= To-do item =
In the data that follows, count the lines in which the word "кормов" occurs, and report that figure alone.

[Dataset items]

※

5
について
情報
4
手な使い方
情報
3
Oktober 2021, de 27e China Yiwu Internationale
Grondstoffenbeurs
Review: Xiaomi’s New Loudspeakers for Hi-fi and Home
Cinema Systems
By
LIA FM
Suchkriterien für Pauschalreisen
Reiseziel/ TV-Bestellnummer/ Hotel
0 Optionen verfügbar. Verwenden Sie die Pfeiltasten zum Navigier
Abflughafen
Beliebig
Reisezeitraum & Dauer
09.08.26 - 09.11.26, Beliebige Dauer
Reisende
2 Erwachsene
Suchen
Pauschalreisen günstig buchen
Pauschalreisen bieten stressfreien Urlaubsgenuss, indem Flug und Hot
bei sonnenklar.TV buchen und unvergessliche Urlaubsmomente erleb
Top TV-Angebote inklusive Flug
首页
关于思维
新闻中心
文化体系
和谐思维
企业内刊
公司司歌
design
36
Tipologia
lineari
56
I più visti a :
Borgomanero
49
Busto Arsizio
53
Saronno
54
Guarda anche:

※

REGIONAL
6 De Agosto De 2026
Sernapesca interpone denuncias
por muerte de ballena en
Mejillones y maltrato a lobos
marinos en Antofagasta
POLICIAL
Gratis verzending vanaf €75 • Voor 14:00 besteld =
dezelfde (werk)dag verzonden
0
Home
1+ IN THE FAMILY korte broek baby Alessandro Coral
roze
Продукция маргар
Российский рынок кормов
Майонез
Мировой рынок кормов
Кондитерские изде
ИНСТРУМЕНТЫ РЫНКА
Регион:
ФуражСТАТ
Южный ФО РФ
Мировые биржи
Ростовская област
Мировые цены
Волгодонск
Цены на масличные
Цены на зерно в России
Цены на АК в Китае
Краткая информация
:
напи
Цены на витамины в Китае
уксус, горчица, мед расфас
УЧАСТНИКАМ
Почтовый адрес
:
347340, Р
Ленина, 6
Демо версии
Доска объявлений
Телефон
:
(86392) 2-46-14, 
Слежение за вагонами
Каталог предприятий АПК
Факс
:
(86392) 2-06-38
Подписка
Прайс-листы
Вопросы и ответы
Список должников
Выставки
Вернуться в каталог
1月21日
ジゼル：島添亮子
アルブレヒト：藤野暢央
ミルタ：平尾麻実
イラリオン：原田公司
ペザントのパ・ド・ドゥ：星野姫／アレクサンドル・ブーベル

※

= Response area =
2